Debra Spark is the author of three novels and an essay collection, and the editor of the anthology 20 Under 30. Her most recent book is a novella and short story collection, The Pretty Girl. She teaches at Colby College and Warren Wilson College, and lives in North Yarmouth, Maine.
Q: Your most recent book, The Pretty Girl, focuses at least in part on the role of art in your characters' lives. Why did you choose that as one of the book's themes?
A: In some ways, the focus on art is pure accident. I wrote the stories in The Pretty Girl over the course of ten years and only pulled them into a collection five years after I finished the last story. So I never had a unified notion about the work. When it was done, however, I saw there was this pattern: all the stories circled around art and deception.
As to why art became a preoccupation in the work rather than something else, that’s simply related to my autobiography. The fiction writer Lorrie Moore once said that the relation between events in “real” life and fiction is a bit like the relationship between items in a kitchen cupboard and cake. The cake doesn’t equal what’s in the cupboard, but it is made up of those things.
In the kitchen cupboard of my life, there is a lot of art, and there are a lot of artists. I am married to a painter. Many of my friends are artists of some stripe. My parents and grandparents were great appreciators of the arts, and we offspring have proved to be the same. Still, I don’t aim to write autobiographical fiction. When I use art and artists in my life, I try to do so in such a way that I end up with cake … and not baking soda.
Q: You edited a compilation, 20 under 30, when you were 23 years old. How did you select the authors to include in the collection, and what has the book's impact been over the years?
A: The anthology 20 Under 30 started with a story I admired by a fellow classmate in college. When I went to grad school, I found some more work by fellow students. Then I started asking writers to recommend young writers to me. I wrote to some writers to ask for names. I asked for names from those I met at grad school. Once I found one writer for the anthology, I asked him or her to suggest other writers.
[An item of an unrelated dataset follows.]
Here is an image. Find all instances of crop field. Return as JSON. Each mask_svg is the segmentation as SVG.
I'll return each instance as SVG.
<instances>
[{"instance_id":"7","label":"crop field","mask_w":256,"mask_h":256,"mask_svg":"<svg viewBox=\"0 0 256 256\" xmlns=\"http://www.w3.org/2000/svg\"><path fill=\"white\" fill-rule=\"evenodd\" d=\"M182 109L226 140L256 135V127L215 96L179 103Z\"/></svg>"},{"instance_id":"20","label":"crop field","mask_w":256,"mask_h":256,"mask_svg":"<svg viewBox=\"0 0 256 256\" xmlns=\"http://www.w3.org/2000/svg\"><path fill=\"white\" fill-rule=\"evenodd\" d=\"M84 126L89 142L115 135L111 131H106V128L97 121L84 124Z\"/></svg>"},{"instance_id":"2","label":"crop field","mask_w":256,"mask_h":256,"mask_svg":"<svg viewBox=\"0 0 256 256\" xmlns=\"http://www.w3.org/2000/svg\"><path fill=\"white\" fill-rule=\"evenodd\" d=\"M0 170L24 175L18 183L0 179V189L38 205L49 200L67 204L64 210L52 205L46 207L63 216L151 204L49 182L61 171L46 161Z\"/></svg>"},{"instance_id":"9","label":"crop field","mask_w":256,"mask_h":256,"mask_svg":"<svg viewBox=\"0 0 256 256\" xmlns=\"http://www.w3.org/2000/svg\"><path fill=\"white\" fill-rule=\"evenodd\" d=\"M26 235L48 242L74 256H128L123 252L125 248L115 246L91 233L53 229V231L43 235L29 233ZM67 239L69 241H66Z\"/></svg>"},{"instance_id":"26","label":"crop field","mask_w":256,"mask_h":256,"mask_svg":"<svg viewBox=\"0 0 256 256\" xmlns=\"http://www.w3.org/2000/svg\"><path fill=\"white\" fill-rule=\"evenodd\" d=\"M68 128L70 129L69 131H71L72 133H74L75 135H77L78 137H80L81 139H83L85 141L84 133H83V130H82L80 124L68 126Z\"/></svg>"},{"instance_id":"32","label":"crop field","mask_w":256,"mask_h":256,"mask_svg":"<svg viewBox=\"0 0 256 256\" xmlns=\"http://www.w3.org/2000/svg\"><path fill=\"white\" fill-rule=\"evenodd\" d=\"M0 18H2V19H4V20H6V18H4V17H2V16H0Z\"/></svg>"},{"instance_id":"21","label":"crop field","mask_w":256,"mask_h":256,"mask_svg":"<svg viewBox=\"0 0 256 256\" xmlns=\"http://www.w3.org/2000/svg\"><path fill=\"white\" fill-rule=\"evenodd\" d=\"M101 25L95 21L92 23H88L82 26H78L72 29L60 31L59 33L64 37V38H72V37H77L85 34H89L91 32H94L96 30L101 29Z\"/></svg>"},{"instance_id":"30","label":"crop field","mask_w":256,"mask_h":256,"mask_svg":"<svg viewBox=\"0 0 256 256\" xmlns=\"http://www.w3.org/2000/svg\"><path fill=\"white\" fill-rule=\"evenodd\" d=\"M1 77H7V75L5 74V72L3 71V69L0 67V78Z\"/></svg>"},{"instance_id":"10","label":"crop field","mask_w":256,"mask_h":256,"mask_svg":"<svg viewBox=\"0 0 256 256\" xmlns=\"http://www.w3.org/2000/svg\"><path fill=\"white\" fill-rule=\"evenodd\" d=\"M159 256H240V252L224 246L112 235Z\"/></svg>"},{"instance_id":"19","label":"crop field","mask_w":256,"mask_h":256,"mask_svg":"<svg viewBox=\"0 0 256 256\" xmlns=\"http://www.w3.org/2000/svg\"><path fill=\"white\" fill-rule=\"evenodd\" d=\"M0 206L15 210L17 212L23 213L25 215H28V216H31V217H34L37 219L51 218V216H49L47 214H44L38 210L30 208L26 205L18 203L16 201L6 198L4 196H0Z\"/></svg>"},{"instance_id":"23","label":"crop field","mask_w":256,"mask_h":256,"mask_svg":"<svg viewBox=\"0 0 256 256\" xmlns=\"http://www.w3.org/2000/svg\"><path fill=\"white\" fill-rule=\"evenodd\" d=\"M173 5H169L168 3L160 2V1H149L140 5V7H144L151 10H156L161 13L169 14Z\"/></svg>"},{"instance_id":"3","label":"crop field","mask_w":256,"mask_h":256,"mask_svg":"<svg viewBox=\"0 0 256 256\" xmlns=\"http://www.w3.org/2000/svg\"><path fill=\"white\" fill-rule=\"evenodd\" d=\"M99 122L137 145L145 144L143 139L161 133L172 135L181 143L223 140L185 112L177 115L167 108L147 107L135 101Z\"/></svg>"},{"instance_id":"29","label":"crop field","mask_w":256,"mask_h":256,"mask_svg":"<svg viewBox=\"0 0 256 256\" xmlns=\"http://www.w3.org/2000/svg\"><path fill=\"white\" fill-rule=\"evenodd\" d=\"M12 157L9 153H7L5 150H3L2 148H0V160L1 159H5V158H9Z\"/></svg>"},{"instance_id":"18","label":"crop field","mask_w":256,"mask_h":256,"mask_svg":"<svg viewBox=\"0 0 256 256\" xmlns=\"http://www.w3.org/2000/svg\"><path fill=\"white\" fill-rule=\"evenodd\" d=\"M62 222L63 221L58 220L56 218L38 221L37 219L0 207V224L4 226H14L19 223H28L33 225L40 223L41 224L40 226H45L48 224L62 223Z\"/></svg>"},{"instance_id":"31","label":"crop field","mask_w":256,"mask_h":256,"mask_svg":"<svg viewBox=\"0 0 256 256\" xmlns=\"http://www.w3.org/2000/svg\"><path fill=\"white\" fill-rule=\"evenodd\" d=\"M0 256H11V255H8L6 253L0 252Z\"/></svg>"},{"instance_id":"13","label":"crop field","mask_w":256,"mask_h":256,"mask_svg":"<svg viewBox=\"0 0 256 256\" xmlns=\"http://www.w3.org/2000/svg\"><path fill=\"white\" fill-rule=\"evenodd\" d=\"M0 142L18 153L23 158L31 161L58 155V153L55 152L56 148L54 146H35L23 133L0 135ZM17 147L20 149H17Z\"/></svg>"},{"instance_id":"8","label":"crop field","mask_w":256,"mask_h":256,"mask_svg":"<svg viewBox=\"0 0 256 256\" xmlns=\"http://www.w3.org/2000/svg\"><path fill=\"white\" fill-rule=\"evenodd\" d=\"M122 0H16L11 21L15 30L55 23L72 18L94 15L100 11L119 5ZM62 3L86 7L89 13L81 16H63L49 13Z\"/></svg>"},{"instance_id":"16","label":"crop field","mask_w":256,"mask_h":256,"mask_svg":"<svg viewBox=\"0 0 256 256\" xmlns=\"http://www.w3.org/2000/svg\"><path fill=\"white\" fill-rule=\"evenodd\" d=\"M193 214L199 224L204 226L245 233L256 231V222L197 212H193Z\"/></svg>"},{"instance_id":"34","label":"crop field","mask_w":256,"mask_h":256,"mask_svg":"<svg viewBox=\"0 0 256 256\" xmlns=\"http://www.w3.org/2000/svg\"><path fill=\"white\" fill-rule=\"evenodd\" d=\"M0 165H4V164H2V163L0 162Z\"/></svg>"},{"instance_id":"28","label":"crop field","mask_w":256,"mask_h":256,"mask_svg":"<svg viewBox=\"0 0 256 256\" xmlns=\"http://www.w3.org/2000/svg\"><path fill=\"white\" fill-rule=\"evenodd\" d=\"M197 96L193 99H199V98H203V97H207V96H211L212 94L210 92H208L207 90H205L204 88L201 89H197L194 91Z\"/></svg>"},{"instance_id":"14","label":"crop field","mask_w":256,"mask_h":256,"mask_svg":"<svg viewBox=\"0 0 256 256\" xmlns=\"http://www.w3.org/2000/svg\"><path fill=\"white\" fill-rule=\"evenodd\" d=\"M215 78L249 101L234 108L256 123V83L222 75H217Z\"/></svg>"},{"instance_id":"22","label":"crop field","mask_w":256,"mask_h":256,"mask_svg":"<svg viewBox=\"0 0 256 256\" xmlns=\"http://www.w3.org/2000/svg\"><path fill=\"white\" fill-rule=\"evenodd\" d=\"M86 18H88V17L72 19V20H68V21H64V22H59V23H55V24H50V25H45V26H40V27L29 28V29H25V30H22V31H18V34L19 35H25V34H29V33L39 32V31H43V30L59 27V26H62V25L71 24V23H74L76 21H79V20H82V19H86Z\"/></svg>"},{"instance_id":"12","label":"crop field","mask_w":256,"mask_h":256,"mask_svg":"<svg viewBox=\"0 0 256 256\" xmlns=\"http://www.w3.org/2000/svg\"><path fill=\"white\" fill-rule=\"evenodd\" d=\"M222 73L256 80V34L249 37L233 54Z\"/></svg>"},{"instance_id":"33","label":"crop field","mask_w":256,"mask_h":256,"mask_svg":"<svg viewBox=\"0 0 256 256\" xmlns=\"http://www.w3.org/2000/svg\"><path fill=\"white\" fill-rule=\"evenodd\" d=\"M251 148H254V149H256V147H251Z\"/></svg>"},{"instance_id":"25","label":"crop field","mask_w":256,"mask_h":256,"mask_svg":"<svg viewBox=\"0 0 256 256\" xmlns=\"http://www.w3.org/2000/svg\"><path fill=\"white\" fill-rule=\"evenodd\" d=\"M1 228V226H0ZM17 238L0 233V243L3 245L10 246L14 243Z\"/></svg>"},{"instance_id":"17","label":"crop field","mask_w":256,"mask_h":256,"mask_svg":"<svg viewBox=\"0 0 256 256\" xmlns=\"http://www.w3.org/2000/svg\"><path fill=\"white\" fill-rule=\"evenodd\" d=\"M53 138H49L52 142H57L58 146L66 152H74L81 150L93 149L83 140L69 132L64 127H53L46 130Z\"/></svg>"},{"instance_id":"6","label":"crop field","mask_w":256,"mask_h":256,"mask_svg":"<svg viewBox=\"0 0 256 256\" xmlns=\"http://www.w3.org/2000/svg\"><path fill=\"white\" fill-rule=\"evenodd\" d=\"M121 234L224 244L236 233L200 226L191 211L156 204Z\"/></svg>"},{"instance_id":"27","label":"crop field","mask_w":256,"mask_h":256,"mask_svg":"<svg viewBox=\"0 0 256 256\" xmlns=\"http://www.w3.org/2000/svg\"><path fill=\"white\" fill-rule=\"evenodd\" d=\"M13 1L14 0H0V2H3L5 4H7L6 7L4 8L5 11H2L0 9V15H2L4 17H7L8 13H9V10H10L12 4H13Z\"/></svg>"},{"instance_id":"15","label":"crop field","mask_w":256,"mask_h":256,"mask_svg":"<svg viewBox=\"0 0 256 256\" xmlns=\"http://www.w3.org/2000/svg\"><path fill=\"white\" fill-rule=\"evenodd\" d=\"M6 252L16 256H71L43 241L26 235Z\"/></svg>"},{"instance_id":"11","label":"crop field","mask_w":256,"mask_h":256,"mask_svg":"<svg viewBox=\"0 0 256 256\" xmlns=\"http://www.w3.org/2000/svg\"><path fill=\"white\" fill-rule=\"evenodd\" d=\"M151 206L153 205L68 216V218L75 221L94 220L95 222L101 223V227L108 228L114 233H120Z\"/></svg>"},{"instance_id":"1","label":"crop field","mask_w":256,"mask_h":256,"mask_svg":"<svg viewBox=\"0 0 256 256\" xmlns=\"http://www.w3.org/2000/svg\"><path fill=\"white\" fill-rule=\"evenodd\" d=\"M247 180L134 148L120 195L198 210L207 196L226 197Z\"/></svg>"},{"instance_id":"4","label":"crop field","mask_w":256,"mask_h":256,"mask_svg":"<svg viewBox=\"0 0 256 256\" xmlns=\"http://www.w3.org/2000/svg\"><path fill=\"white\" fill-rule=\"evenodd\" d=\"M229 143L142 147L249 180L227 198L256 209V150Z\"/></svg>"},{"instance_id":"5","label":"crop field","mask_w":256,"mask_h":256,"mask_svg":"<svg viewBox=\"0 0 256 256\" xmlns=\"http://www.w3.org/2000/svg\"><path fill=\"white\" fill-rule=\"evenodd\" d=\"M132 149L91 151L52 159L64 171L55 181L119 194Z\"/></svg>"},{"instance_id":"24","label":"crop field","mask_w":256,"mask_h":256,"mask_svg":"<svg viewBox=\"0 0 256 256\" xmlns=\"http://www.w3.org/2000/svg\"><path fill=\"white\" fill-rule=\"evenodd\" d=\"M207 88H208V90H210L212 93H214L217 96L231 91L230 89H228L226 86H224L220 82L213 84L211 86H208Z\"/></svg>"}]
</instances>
Sometimes I’d read a story I liked in a literary magazine, and the bio in the back of the magazine made me think the author might be under thirty, so I wrote the writer directly and expressed my interest and asked their age. This often backfired. I got more than one “Contact me when you do sixty over seventy!” responses.
The anthology sold well back in 1986, and over the years many writers and readers have told me how important the book was to them. Recently, though, I went to a literary conference, where a man read a piece of his that was included in The New Yorker’s 20 Under 40 anthology.
I mentioned that I’d put together an anthology with the same name (if a different number), a quarter of a century earlier. He didn’t believe me. A writer friend was with me, and she said to him, “It’s true. It was a big deal!” But he still didn’t believe me! So perhaps that’s the story of the impact the book has had through the years!
Q: You also have written three novels and a book of essays on writing. Do you prefer writing novels, short stories, or essays?
A: I like them all equally, I think.
Q: As a professor, what do you focus on with your students when it comes to creative writing techniques?
A: Sometimes I’ll be at a party and someone will say, “Oh, but do you really think you can teach writing?” and I wonder what I am supposed to say. “No, but lucky me, I got someone to pay me to do it nonetheless”?
There is a serious answer to the question, though, which is that you can’t teach someone to have an imagination, but you can help people access their imagination. And you can teach some things. You can teach elements of craft, which is maybe what you are asking when you ask about technique. In an introductory fiction writing class, I teach standard topics—character, point of view, plot, dialogue.
With advanced undergraduates and graduate students, the craft topics are really as wide-ranging as fiction itself. My most recent graduate student talks have been on humor, suspense, magnitude, and revision. I have in mind to do a new lecture on how to craft an extended scene and another on how to use “journalistic” research in fiction.
Q: What are you working on now?
A: I am working on a novel called Unknown Caller, and it begins with a surprising middle-of-the-night phone call then moves backward in time to tell the story of a brief troubled marriage and the far-ranging consequences of that marriage. The novel starts in Maine, but then goes to London, Paris, Barbados, and a few other places before resolving.
Q: Anything else we should know?
A: Anything else? Oh, goodness. Well, years ago, I was marking up a graduate student story at the kitchen table. I had to leave my desk to do something. When I came back, I saw that my son (who is now 13) had scribbled, “Needs more kung-fu action” in the margins of the story. Now my son doesn’t advise me about my students’ work. He advises me about my own. He keeps telling me my novel-in-progress needs an explosion. My novel actually has an explosion. When I tell my son this, he says, “Well, then, it needs two.” This is the literary advice that I am considering at the moment.